My husband, now himself a music professor, tells a story about a professor that we both had in college. It was her first time teaching a Music Theory Class. On the first day of class, she played a chord on the piano, and asked the class, “What is that?”

A classmate answered, “That's a diminished seventh chord.”

She asked, “How do you know that?”

Having perfect pitch he answered, “The notes are F - Ab - B - and D.”

The professor responded, “Yes, also you can remember it because it is blue-green. What about this chord?”

Everyone in class looked at one another with question marks in their eyebrows, all thinking, “Blue-green??? What is she talking about?”

The professor continued, “What about this chord? - it’s chartreuse, so it has to be an E-flat suspended sixth.”

The students finally spoke up and asked, “What?”

The professor responded “What?” and in that moment she realized that no one else associated and experienced colors when hearing music. (It turns out that this experience is an incredibly rare neurological condition called chromesthesia - a form of a broader, but still rare disorder called synesthesia.)

In this week’s torah portion, Yitro, as our ancestors stood ready to receive torah at the foot of Mount Sinai, we read in Exodus 20:15, “All the people saw the sounds and the lightning, the voice of the horn and the mountain smoking; and when the people saw it, they fell back and stood at a distance.”

Saw the sounds? What is going on here? Did our ancestors experience group synesthesia? Were they all under the influence?

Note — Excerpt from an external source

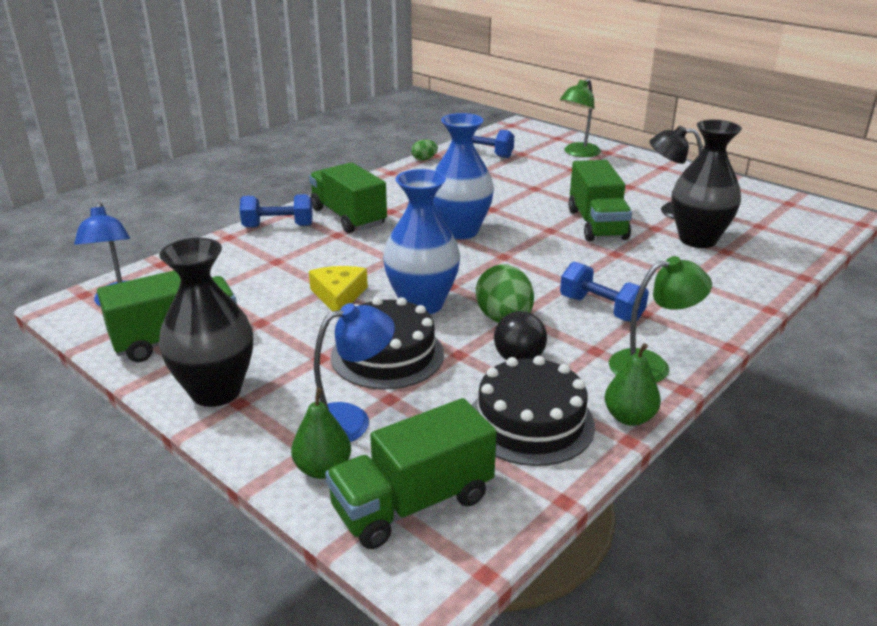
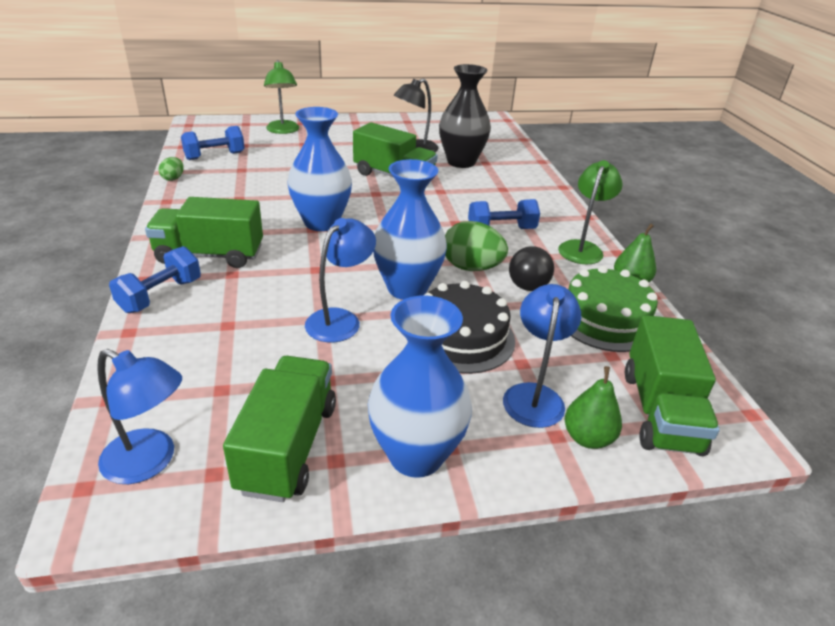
camera: 55 degrees left, 5 degrees up
black vase [159,238,253,407] -> blue vase [368,295,472,478]
yellow cheese [309,266,368,311] -> blue lamp [305,218,376,342]
black cake [472,356,595,466] -> green cake [568,266,658,352]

The Kli Yakar, who served as the Rabbi of Prague in the 1600s offered this: “We have to understand how they could have seen the sounds ... It sounds reasonable that each word that God spoke became palpable and tangible to the extent that it took on physical form and could be seen in the air as floating letters as if they were written in front of them.” The implication is that the experience of seeing sounds for our ancestors as they stood at Sinai was a spiritually knowing one. Their seeing sounds was actually them having access to a way of seeing the world that they didn’t normally have access to. Basically, our ancestors had entered an altered state of consciousness which allowed them not only to hear the sounds at Sinai, but to literally see them in front of their faces.

Many people seek mystical or mind-altering experiences. (An interesting fact about synesthesia is that it is rare as a neurological disorder, but it is commonly triggered by the use of hallucinogenic drugs.) When we find ourselves in a situation where we have access to seeing the world in a skewed way, we can be caught off guard and feel like we’ve lost our center of balance. It’s fascinating that the Aseret HaDibrot (ten commandments) – a centering tenet of our religious story – was delivered in a de-centering manner. It’s as if God was knocking us about, making it essential for us to find our literal bearings as we simultaneously encountered our spiritual and ethical bearings in the ten commandments. Our remembering of this experience then becomes all-encompassing and fully realized. I hope this week finds you experiencing harmony and balance in all areas of your life, but if you find yourself a little unsteady, imagine yourself standing next to our ancestors and pay attention. Perhaps in your righting of yourself and finding your balance, you may, like our ancestors, discover a new way of walking in the world.